2. The method for planning the collaborative path for multiple unmanned aerial vehicles according to claim 1, wherein the S1 is specifically as follows:

dividing the flight environment into 20 × 20 grids with the same area, wherein each grid carries different parameter information of 0, -1, 1 and 2, and when the grid parameter is 0, the grid parameter represents the position information of a starting point; when the grid parameter is 1, the area is free of obstacles, when the grid parameter is-1, the area contains obstacles or threat sources, and when the grid parameter is 2, the area represents the position information of the end point.

3. The method for planning the collaborative path for the multiple unmanned aerial vehicles according to claim 1, wherein the specific method for obtaining the initial population in S3 is as follows:

firstly, obtaining a part of initial population by adopting a random path point generation mode, then obtaining a part of initial population by adopting Q learning, and constructing a feasible point reward function based on a sparse function in the Q learning:

The action selection strategy adopted in Q learning is a Boltzmann distribution method, and the expression of the action selection strategy is as follows:

wherein V_iRepresenting state s or state-action pairs (s, a)_i) Any of the value functions of p (a)_i| s) represents action a under state s_iSelecting probability, wherein T is a control parameter, and k is iteration times;

selecting a path as a candidate initial solution of a population in the unmanned aerial vehicle path solutions obtained by the Q learning algorithm, prescribing the number of path solutions of each unmanned aerial vehicle in different initial directions by using prior knowledge, combining the initial population obtained by the Q learning and the initial population obtained by randomly generating path points, namely the initial population of the particle swarm algorithm, wherein the form of the initial solution of the population is a coordinate.

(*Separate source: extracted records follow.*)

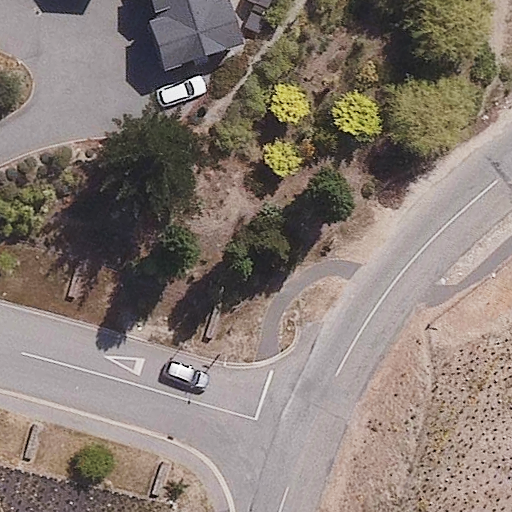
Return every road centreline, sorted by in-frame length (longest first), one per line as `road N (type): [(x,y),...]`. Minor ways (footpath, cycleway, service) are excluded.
road 1 (residential): [(310,430),(389,287),(511,167)]
road 2 (residential): [(0,347),(310,430)]
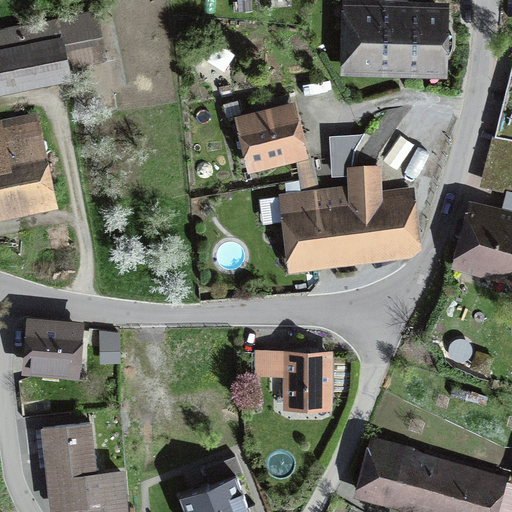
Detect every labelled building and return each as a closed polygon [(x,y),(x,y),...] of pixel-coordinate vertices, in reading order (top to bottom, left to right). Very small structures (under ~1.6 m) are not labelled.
[(448,9),(335,5),(332,76),(445,80),(448,9)] [(53,21),(0,32),(0,97),(66,84),(53,21)] [(499,115),(511,117),(511,69),(510,69),(499,115)] [(291,105),(226,120),(239,178),(304,164),(291,105)] [(511,117),(499,115),(493,140),(511,144),(511,117)] [(32,117),(0,123),(0,222),(53,212),(32,117)] [(364,134),(330,138),(332,177),(347,176),(347,168),(353,167),(354,151),(364,134)] [(411,261),(422,250),(414,188),(383,192),(381,165),(353,167),(347,168),(347,176),(347,186),(279,195),(289,275),(411,261)] [(511,223),(460,212),(446,272),(511,286),(511,223)] [(75,326),(19,321),(13,376),(70,381),(75,326)] [(328,355),(253,355),(253,380),(278,380),(279,414),(328,414),(328,355)] [(85,427),(35,432),(42,511),(124,511),(120,471),(90,474),(85,427)] [(497,511),(506,478),(368,445),(353,504),(387,511),(497,511)] [(255,511),(240,471),(182,492),(189,511),(255,511)]
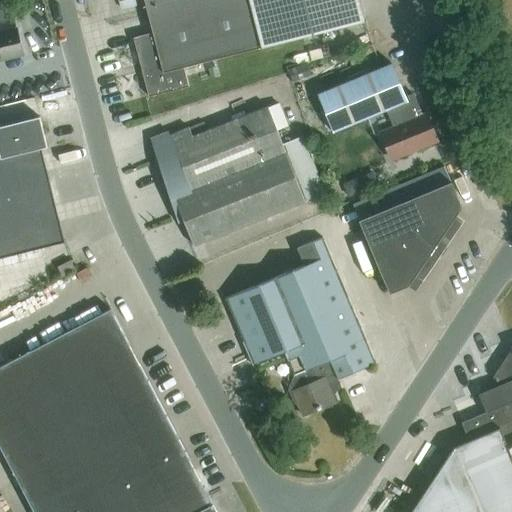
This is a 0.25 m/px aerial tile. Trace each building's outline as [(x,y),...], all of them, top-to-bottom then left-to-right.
[(358,0),(144,0),(153,33),(133,38),(148,97),(188,87),(183,67),(364,21),(358,0)] [(0,61),(23,55),(16,28),(0,32),(0,61)] [(392,160),(437,142),(425,114),(421,116),(413,95),(405,98),(392,64),(318,95),(333,132),(386,110),(393,127),(381,132),(392,160)] [(302,137),(283,145),(268,107),(192,137),(189,128),(151,143),(178,224),(184,222),(193,246),(325,194),(302,137)] [(0,195),(49,184),(41,149),(47,147),(39,117),(0,126),(0,195)] [(348,196),(368,188),(363,176),(343,184),(348,196)] [(461,208),(451,182),(359,221),(389,294),(408,286),(409,284),(407,282),(413,274),(422,281),(462,223),(452,217),(457,208),(460,210),(461,208)] [(49,184),(0,195),(0,257),(64,242),(49,184)] [(304,266),(257,286),(224,300),(252,367),(284,354),(294,376),(298,375),(303,387),(300,389),(294,397),(302,417),(336,402),(328,384),(376,363),(330,255),(323,238),(297,249),(304,266)] [(62,276),(75,270),(70,261),(57,267),(62,276)] [(0,366),(0,447),(33,511),(216,511),(110,309),(0,366)] [(494,375),(499,387),(493,389),(487,392),(479,395),(480,396),(481,396),(487,413),(461,424),(469,441),(454,447),(411,511),(511,511),(511,346),(511,347),(494,375)]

4. The method for planning the collaborative path of the multiple unmanned aerial vehicles according to claim 1, wherein an initial population obtained in step S3 is optimized by using an improved particle swarm algorithm according to the optimization target constructed in step S2, and the update formula of the position and the speed of the particle swarm algorithm is as follows:

particle and global optimum particle cross operation step and F₂Similarly;

5. The method for planning the collaborative path of multiple unmanned aerial vehicles according to claim 4, wherein the mutation operation comprises the following steps:

s41, randomly selecting a point in the path coordinates;

s42, calculating the distance D between each point i to be selected and the target point_iCalculating the probability P that the point i is selected_i：

Wherein k is_iAn adjustment coefficient determined according to prior knowledge, in particular, when the point to be selected is an obstacle point, the probability is 0;

s43, randomly generating a number P of 0-1 if P₁+P₂+...P_i-1＜P≤P₁+P₂+...P_iSelecting the point i as the next action point;

δ＝max{abs(x_i+1-x_i),abs(y_i+1-y_i)}

6. The method of claim 4, wherein the particle i is expressed as c₁The specific steps of the cross operation of the probability and the individual optimal particles are as follows:

s402, if only one identical point exists, the coordinates of the interval from the point to the end point of the individual optimal particle are exchanged with the particle i, if two or more identical points exist, two points are randomly selected, and the interval between the two points of the individual optimal particle is exchanged with the particle i.